Wish opens with the classic storybook in a tower, while a narrator tells you about a kingdom, a king who’s also a magician, and a random disaster that’s never mentioned again. Then the movie fast forwards to a girl named Asha who has a job giving tours to prospective residents of the city. She sings a song about how people come and give their wishes to the king to keep them safe; then they forget about their wish until the king (whose name is Magnifico) decides to grant it. (Can you guess who the bad guy is yet?) Then Asha goes to a job interview with the king and sees all the wishes–which look like big soap bubbles but a little more solid–in his tower. Asha sees her grandfather’s wish and asks Magnifico to grant it, but he says that it’s too ambiguous and could be dangerous. So she goes out into the woods and makes a very ambiguous wish, so general that I barely remember what it was. But she must have wished it really hard, because at the end of her song a cartoon star comes down from the sky to help her grant her wish. Asha decides that they need to get everybody’s wishes back from Magnifico (who, by the way, wants to keep them). By the end of the movie, big surprise: Magnifico is defeated, they get the wishes back, and everyone lives happily ever after.
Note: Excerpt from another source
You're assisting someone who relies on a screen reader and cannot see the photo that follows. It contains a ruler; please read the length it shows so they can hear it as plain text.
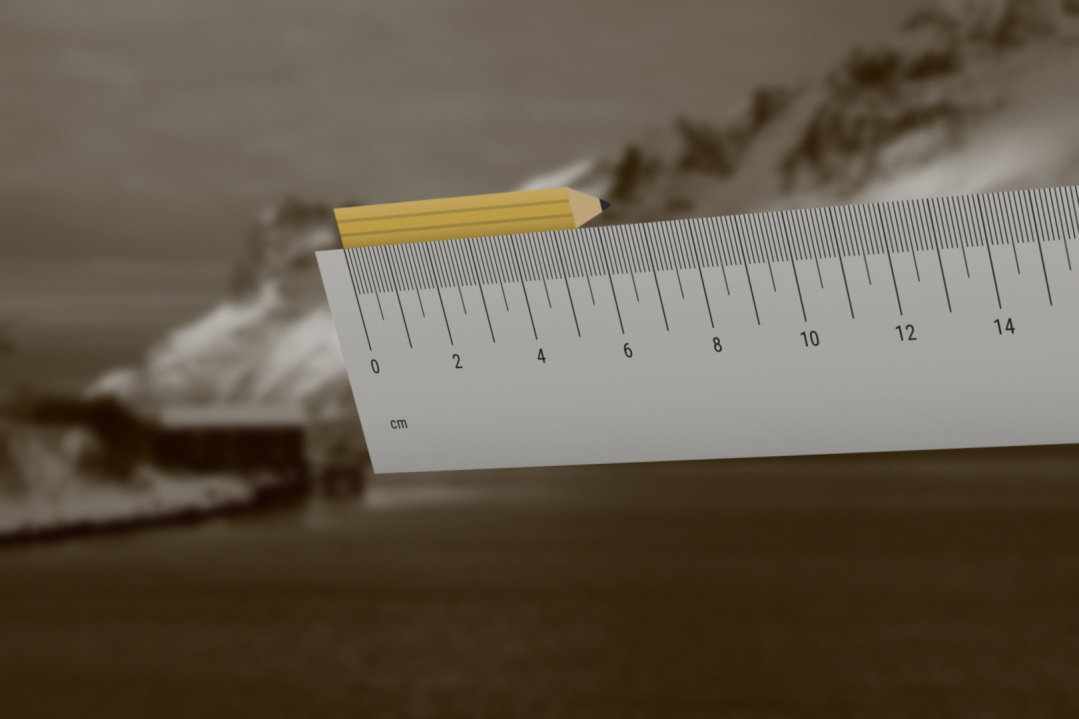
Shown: 6.4 cm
My biggest problem with Wish is that it is shallow. The storyline is simple–the evil king gets defeated and everyone is happy–but that isn’t the issue. Disney has made good movies with simple storylines, but all of those were about something more. Take Encanto, a recent Disney movie that (in my opinion) is a lot better than Wish. On the surface, it’s about a magic house in South America. But it’s also about family and loving each other even when you’re not perfect. Frozen is about a princess trying to unfreeze the kingdom, but it’s also about a girl who’s trying to figure out what love is. Wish doesn’t have anything like that–there’s nothing more to the movie than the simple storyline. It’s not about family, or feeling left out. It even fails to be about wishing because it completely separates the wishes from the people who made them.

Wish’s main character, Asha, is unrelatable. No one makes a movie where everything is perfect–that would be boring; so in a sense, all movies are about problems. And usually, the writer wants the problems to be relatable. They want the audience to understand what the characters are going through and sympathize with them. In Encanto, one of Mirabel’s problems is that her magic house is breaking. But that’s not her only problem. She feels left out in her family and doesn’t like her sister, and those are things that viewers can relate to. And because they can relate with Mirabel, they sympathize and care about her. In Wish, Asha’s problems aren’t relatable, and she doesn’t have that many of them. She loves her family and they love her; she’s happy with where she lives; she doesn’t have any major character flaws. She thinks Magnifico shouldn’t be king and she tries to overthrow him, and her only problem is that he doesn’t want to be overthrown. An evil king stealing wishes isn’t a problem that I will ever have, and it’s not one I can relate to. And because I couldn’t relate to Asha, I didn’t care that much about her.

Lastly, none of Wish’s songs were very good. To be sure, every musical has its less-than-memorable songs–sorry to the perfect flower-growing girl from Encanto, but no one gets her song stuck in their head. Bruno is the song they remember. Of course Wish has some flop songs, but it doesn’t have any good ones–or even catchy ones–to offset all the forgettable songs.

Overall, Wish could have been a lot better. The story is shallow, the heroine is unrelatable, and the songs are forgettable. In 100 years Disney has made many good movies, but Wish just wasn’t one of them.